Alsina is very happy that more people visit the mobile health clinic and health post more often. The healthcare service has improved as a result of the collective action by the community to ensure the government listened to their concerns.
“Through CVA, we raised these cases to the Health Director in Aileu, and they listened to us. Now, people with serious illnesses are directly referred to Dili. CVA also brought us more benefits. After we raised our voice, there is now a doctor, nurse and pharmacist in the health post,” said Alsina. “In the mobile health clinic, there is a child-friendly space and chairs so that mothers can have a seat while they are waiting, and children can play safely.”

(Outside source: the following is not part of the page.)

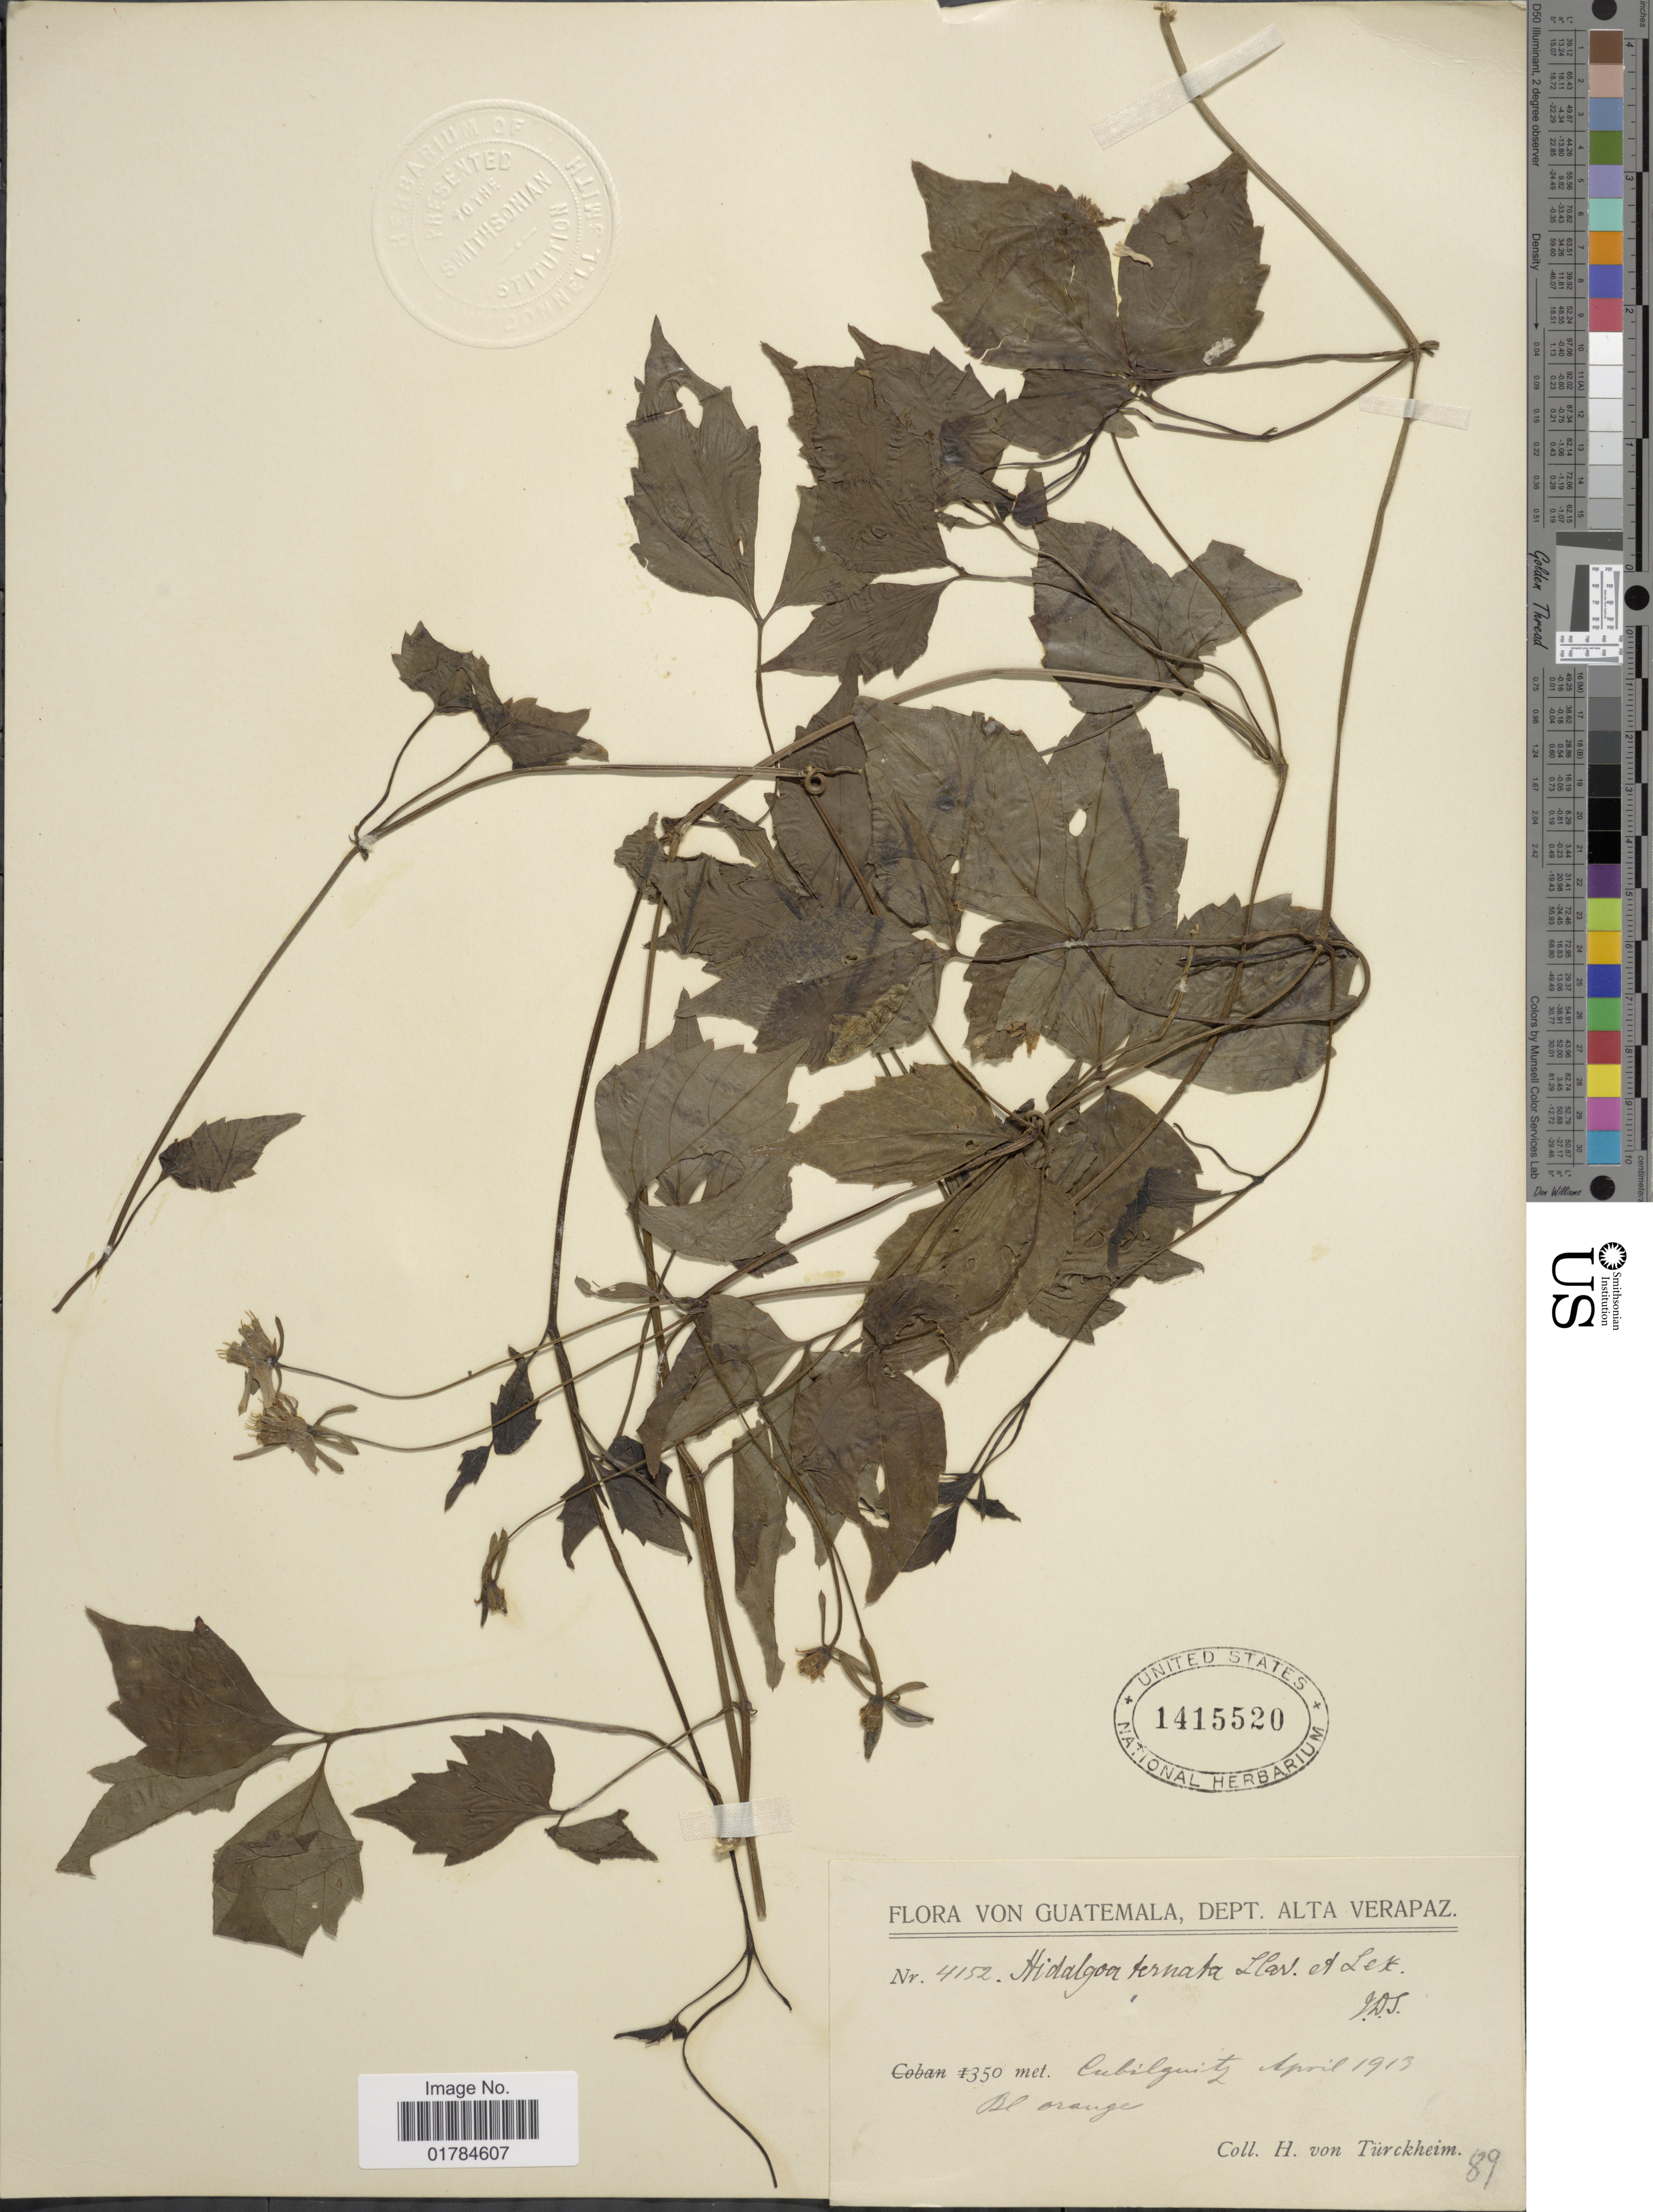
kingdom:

“Slowly, slowly, the system is changing, however we will keep trying to move forward through Citizen Voice and Action,” said Domingas, another member of Alsina’s CVA committee.
“I expect that this important information will be shared with everyone in the community, to continue to engage with the community to wake them up and make a change, and learn about CVA so that we can increase our self-confidence to tell what is right,” Joaquim shared.
“People in my community will be constantly active to carry out CVA activities even after World Vision leaves us. We won’t only receive knowledge but we will share the knowledge and skills with others,” said Alsina.
Citizen Voice and Action is part of the Better Food Better Health project, which is supported by the Australian Government through ANCP.